- [WHAT TO DO] Find each line in the saved entries below that contains the word "Deel" and copy those lines.
====== INPUT DATA ======
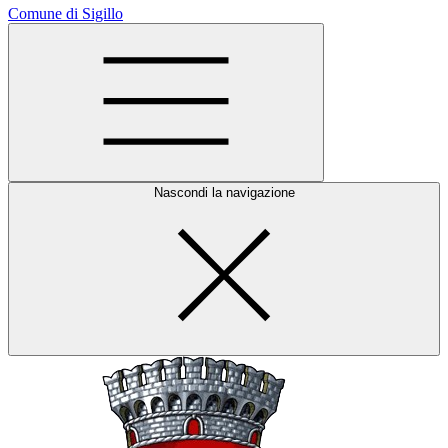
Comune di Sigillo
Nascondi la navigazione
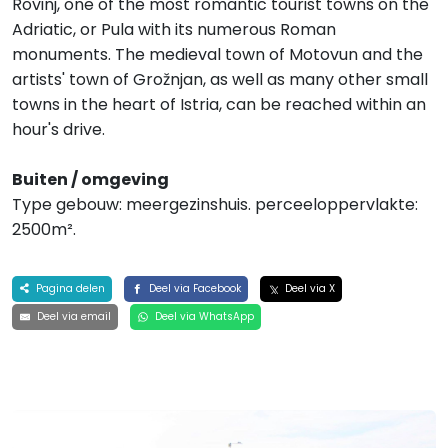
Rovinj, one of the most romantic tourist towns on the
Adriatic, or Pula with its numerous Roman
monuments. The medieval town of Motovun and the
artists' town of Grožnjan, as well as many other small
towns in the heart of Istria, can be reached within an
hour's drive.
Buiten / omgeving
Type gebouw: meergezinshuis. perceeloppervlakte:
2500m².
Pagina delen
Deel via Facebook
Deel via X
Deel via email
Deel via WhatsApp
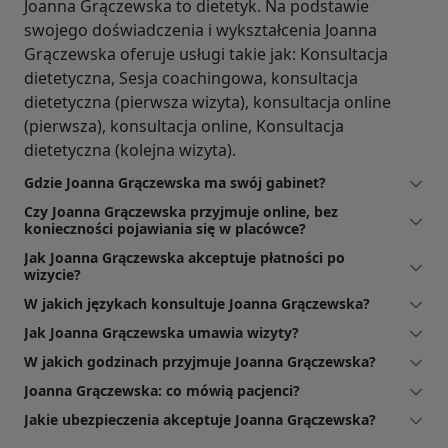
Joanna Grączewska to dietetyk. Na podstawie
swojego doświadczenia i wykształcenia Joanna
Grączewska oferuje usługi takie jak: Konsultacja
dietetyczna, Sesja coachingowa, konsultacja
dietetyczna (pierwsza wizyta), konsultacja online
(pierwsza), konsultacja online, Konsultacja
dietetyczna (kolejna wizyta).
Gdzie Joanna Grączewska ma swój gabinet?
Czy Joanna Grączewska przyjmuje online, bez
konieczności pojawiania się w placówce?
Jak Joanna Grączewska akceptuje płatności po
wizycie?
W jakich językach konsultuje Joanna Grączewska?
Jak Joanna Grączewska umawia wizyty?
W jakich godzinach przyjmuje Joanna Grączewska?
Joanna Grączewska: co mówią pacjenci?
Jakie ubezpieczenia akceptuje Joanna Grączewska?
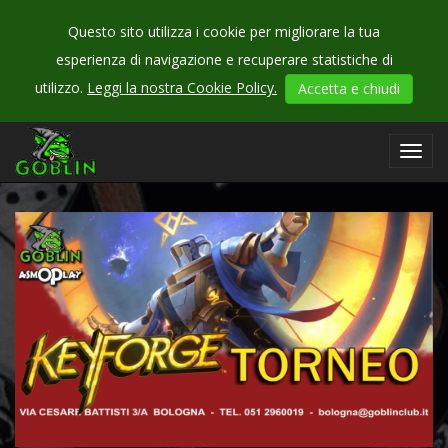
Questo sito utilizza i cookie per migliorare la tua
esperienza di navigazione e recuperare statistiche di
CHECK
utilizzo.
Leggi la nostra Cookie Policy.
Accetta e chiudi
OUR
events
Toggl
navig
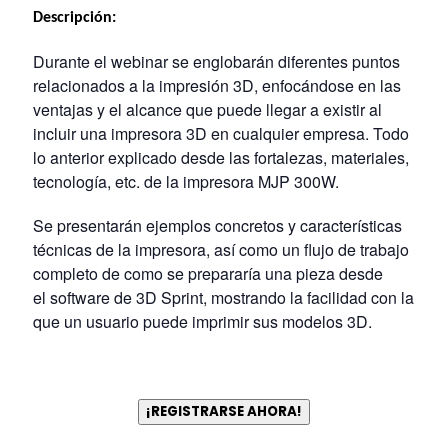
Descripción:
Durante el webinar se englobarán diferentes puntos
relacionados a la impresión 3D, enfocándose en las
ventajas y el alcance que puede llegar a existir al
incluir una impresora 3D en cualquier empresa. Todo
lo anterior explicado desde las fortalezas, materiales,
tecnología, etc. de la impresora MJP 300W.
Se presentarán ejemplos concretos y características
técnicas de la impresora, así como un flujo de trabajo
completo de como se prepararía una pieza desde
el software de 3D Sprint, mostrando la facilidad con la
que un usuario puede imprimir sus modelos 3D.
¡REGISTRARSE AHORA!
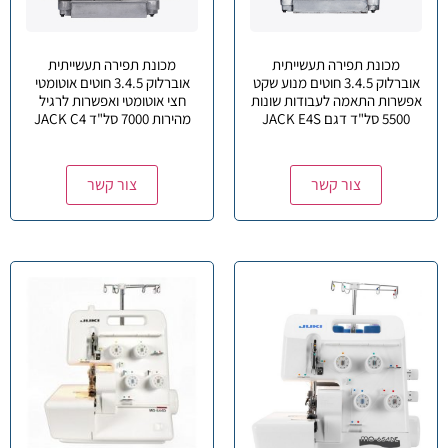
מכונת תפירה תעשייתית
מכונת תפירה תעשייתית
אוברלוק 3.4.5 חוטים מנוע שקט
אוברלוק 3.4.5 חוטים אוטומטי
אפשרות התאמה לעבודות שונות
חצי אוטומטי ואפשרות לרגיל
5500 סל"ד דגם JACK E4S
מהירות 7000 סל"ד JACK C4
צור קשר
צור קשר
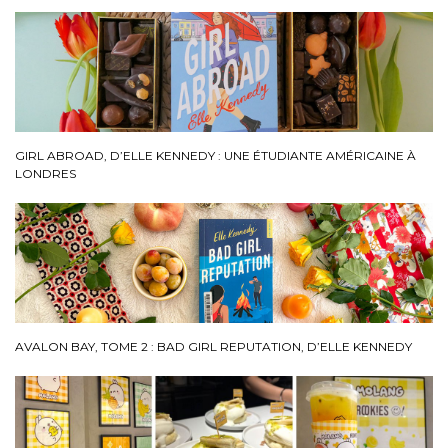
GIRL ABROAD, D’ELLE KENNEDY : UNE ÉTUDIANTE AMÉRICAINE À
LONDRES
AVALON BAY, TOME 2 : BAD GIRL REPUTATION, D’ELLE KENNEDY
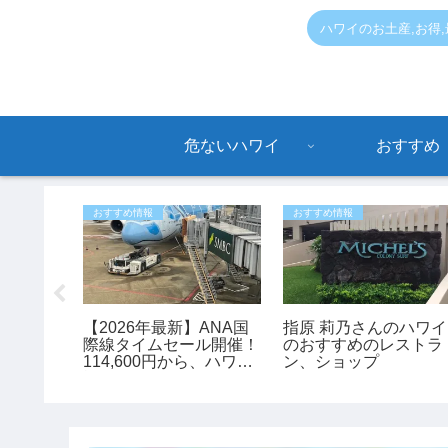
ハワイのお土産,お得
危ないハワイ
おすすめ
おすすめ情報
おすすめ情報
ABCス
【2026年最新】ANA国
指原 莉乃さんのハワイ
わ」限定
際線タイムセール開催！
のおすすめのレストラ
行のお土
114,600円から、ハワイ
ン、ショップ
♪
旅行がお得に予約できる
チャンス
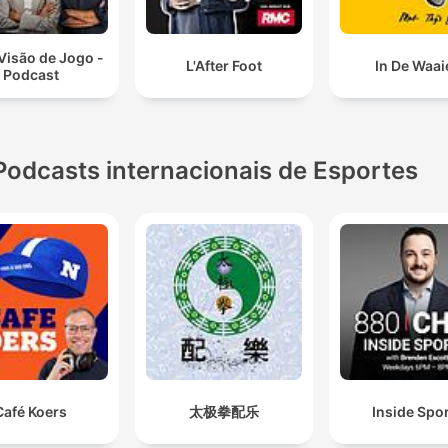
života
Visão de Jogo -
L'After Foot
In De Waai
Podcast
Podcasts internacionais de Esportes
Café Koers
太极拳配乐
Inside Spo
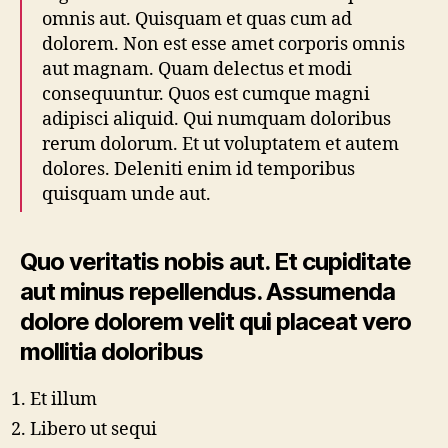
omnis aut. Quisquam et quas cum ad
dolorem. Non est esse amet corporis omnis
aut magnam. Quam delectus et modi
consequuntur. Quos est cumque magni
adipisci aliquid. Qui numquam doloribus
rerum dolorum. Et ut voluptatem et autem
dolores. Deleniti enim id temporibus
quisquam unde aut.
Quo veritatis nobis aut. Et cupiditate
aut minus repellendus. Assumenda
dolore dolorem velit qui placeat vero
mollitia doloribus
Et illum
Libero ut sequi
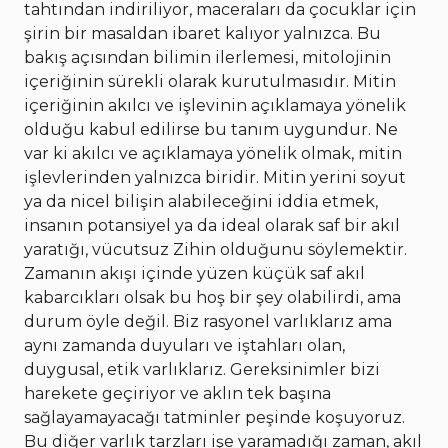
tahtından indiriliyor, maceraları da çocuklar için
şirin bir masaldan ibaret kalıyor yalnızca. Bu
bakış açısından bilimin ilerlemesi, mitolojinin
içeriğinin sürekli olarak kurutulmasıdır. Mitin
içeriğinin akılcı ve işlevinin açıklamaya yönelik
olduğu kabul edilirse bu tanım uygundur. Ne
var ki akılcı ve açıklamaya yönelik olmak, mitin
işlevlerinden yalnızca biridir. Mitin yerini soyut
ya da nicel bilişin alabileceğini iddia etmek,
insanın potansiyel ya da ideal olarak saf bir akıl
yaratığı, vücutsuz Zihin olduğunu söylemektir.
Zamanın akışı içinde yüzen küçük saf akıl
kabarcıkları olsak bu hoş bir şey olabilirdi, ama
durum öyle değil. Biz rasyonel varlıklarız ama
aynı zamanda duyuları ve iştahları olan,
duygusal, etik varlıklarız. Gereksinimler bizi
harekete geçiriyor ve aklın tek başına
sağlayamayacağı tatminler peşinde koşuyoruz.
Bu diğer varlık tarzları işe yaramadığı zaman, akıl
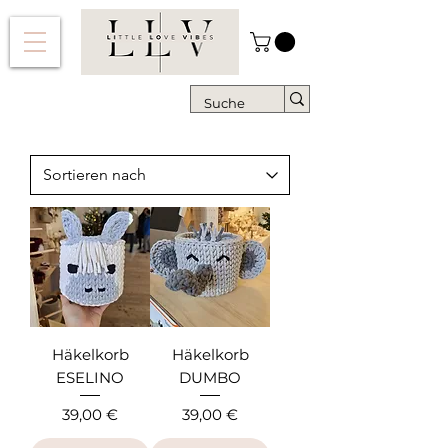
Häkelkorb
Häkelkorb
ESELINO
DUMBO
Preis
Preis
39,00 €
39,00 €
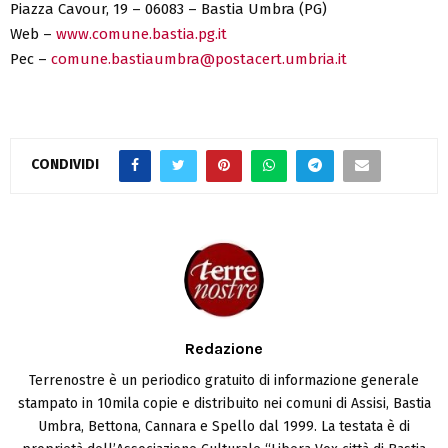
Piazza Cavour, 19 – 06083 – Bastia Umbra (PG)
Web –
www.comune.bastia.pg.it
Pec –
comune.bastiaumbra@postacert.umbria.it
CONDIVIDI
Redazione
Terrenostre è un periodico gratuito di informazione generale
stampato in 10mila copie e distribuito nei comuni di Assisi, Bastia
Umbra, Bettona, Cannara e Spello dal 1999. La testata è di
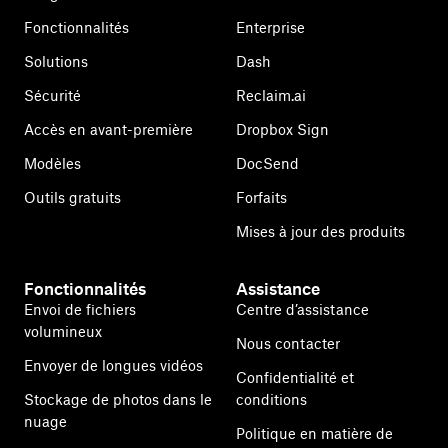
Fonctionnalités
Enterprise
Solutions
Dash
Sécurité
Reclaim.ai
Accès en avant-première
Dropbox Sign
Modèles
DocSend
Outils gratuits
Forfaits
Mises à jour des produits
Fonctionnalités
Assistance
Envoi de fichiers
Centre d’assistance
volumineux
Nous contacter
Envoyer de longues vidéos
Confidentialité et
Stockage de photos dans le
conditions
nuage
Politique en matière de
======
- [RESPONSE AREA]
Deel via Facebook
Deel via X
Deel via email
Deel via WhatsApp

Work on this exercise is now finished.